Synthesis of novel conjugated benzofuran-triazine derivatives: Antimicrobial and in-silico molecular docking studies
Zahra Riyahi,
Parvin Asadi,
Farshid Hassanzadeh,
Elahe Khodamoradi,
Alexa Gonzalez,
Mahmood Karimi Abdolmaleki
Affiliations
Zahra Riyahi
Department of Chemistry, Shahreza Branch, Islamic Azad University, P.O. Box 311-86145, Shahreza, Isfahan, Iran
Parvin Asadi
Department of Medicinal Chemistry, School of Pharmacy and Pharmaceutical Sciences, Isfahan University of Medical Sciences, Isfahan, 81746-73461, Iran; Isfahan Pharmaceutical Sciences Research Center, Isfahan University of Medical Sciences, Isfahan, Iran; Corresponding author. Department of Medicinal Chemistry, School of Pharmacy and Pharmaceutical Sciences, Isfahan University of Medical Sciences, Isfahan, 81746-73461, Iran.
Farshid Hassanzadeh
Department of Medicinal Chemistry, School of Pharmacy and Pharmaceutical Sciences, Isfahan University of Medical Sciences, Isfahan, 81746-73461, Iran
Elahe Khodamoradi
Department of Pharmaceutical Biotechnology, School of Pharmacy and Pharmaceutical Sciences, Isfahan University of Medical Sciences, Isfahan, Iran
Alexa Gonzalez
Department of Nursing, Texas A&M International University, Laredo, TX 78041, USA
Mahmood Karimi Abdolmaleki
Department of Physical and Environmental Sciences, Texas A&M University-Corpus Christi, 6300 Ocean Drive, Corpus Christi, TX 78412, USA; Corresponding author.
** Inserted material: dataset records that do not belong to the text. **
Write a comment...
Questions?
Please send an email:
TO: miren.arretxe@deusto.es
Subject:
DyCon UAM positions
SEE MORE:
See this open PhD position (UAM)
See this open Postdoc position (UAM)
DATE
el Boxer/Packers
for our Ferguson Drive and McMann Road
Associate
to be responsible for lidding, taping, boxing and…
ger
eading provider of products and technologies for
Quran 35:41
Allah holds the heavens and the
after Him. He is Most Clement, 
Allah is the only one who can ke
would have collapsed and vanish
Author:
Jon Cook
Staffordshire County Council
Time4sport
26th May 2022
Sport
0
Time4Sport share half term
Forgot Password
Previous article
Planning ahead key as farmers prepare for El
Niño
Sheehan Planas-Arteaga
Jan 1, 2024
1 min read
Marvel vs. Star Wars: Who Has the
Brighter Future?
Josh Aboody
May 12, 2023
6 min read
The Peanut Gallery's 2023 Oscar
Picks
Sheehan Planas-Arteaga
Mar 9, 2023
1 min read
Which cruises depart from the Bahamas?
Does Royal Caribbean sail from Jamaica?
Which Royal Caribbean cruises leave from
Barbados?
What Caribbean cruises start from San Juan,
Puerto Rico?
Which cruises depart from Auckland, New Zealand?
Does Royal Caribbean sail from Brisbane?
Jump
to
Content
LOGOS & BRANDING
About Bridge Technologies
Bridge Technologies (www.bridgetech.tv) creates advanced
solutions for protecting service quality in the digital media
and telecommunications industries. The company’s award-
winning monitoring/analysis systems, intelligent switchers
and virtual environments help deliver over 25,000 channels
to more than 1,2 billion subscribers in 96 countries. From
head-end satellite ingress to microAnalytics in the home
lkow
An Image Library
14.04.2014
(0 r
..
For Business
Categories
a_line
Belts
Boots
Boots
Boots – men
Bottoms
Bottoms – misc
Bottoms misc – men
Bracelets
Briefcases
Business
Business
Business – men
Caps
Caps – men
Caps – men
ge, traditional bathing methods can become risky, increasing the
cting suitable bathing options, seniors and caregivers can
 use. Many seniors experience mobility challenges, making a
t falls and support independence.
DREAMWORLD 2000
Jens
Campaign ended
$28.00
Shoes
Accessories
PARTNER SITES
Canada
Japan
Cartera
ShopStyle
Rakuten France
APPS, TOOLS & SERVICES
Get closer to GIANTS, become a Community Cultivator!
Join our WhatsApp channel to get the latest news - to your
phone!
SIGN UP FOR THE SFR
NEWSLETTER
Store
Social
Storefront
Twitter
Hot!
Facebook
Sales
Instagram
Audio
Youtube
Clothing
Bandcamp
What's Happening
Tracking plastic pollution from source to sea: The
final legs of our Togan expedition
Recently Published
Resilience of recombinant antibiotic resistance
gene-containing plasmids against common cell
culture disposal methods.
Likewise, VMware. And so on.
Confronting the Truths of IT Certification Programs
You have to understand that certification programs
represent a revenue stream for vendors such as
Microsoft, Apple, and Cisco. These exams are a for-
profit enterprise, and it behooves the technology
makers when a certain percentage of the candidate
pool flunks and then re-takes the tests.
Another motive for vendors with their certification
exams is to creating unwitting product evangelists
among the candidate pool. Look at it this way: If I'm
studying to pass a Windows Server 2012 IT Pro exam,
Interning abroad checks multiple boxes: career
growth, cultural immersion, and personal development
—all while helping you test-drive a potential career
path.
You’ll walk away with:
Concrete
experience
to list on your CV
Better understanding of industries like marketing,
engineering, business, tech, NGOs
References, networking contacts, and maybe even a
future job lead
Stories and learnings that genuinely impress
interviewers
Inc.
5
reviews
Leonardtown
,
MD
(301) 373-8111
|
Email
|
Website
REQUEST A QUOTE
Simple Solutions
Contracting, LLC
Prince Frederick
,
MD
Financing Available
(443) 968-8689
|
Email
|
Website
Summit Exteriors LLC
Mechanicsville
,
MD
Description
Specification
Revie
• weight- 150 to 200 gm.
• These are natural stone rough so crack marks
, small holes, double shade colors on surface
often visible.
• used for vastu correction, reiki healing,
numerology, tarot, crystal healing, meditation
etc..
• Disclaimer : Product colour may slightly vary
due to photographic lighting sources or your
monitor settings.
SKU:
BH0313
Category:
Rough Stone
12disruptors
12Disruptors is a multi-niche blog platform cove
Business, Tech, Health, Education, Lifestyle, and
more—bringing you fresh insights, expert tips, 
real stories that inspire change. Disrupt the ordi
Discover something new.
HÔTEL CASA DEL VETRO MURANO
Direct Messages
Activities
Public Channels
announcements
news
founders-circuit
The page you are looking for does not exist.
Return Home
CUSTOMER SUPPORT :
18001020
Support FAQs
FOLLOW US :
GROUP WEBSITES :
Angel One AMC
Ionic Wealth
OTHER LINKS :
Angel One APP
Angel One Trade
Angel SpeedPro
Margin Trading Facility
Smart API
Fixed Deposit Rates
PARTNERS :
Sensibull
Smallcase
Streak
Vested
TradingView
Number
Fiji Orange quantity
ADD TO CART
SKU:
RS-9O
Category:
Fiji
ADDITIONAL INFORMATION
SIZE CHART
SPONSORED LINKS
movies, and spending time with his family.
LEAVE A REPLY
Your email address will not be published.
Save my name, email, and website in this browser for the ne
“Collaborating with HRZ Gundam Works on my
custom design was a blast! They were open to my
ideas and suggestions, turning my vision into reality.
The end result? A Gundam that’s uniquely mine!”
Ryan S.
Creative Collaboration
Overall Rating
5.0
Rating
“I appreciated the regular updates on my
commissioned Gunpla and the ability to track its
Two new developments of antibacterial agents, a series of benzofuran-triazine based compounds (8a-8h) were designed and synthesized. The derivatives were prepared through conventional chemical reactions and structurally characterized with FT-IR, 1H and 13C NMR techniques. The antibacterial activity of the synthesized derivatives was assessed against gram-positive bacterial strains (Bacillus subtilis, and Staphylococcus aureus) and gram-negative bacterial strains (Salmonella entritidis and Escherichia coli). Compound 8e, with the MIC value of 125-32 μg/μl against all the examined strains of bacteria, was the most active antibacterial compound. The synthesized derivatives were also studied for docking to the binding sites of dihydrofolate reductase (DHFR) receptor which has a key role in drug resistance associated with bacterial infections. The synthesized compounds showed good interaction with the targets through hydrogen bonding and hydrophobic interactions. According to antibacterial and docking studies, compound 8e could be introduced as a candidate for development of antibacterial compounds.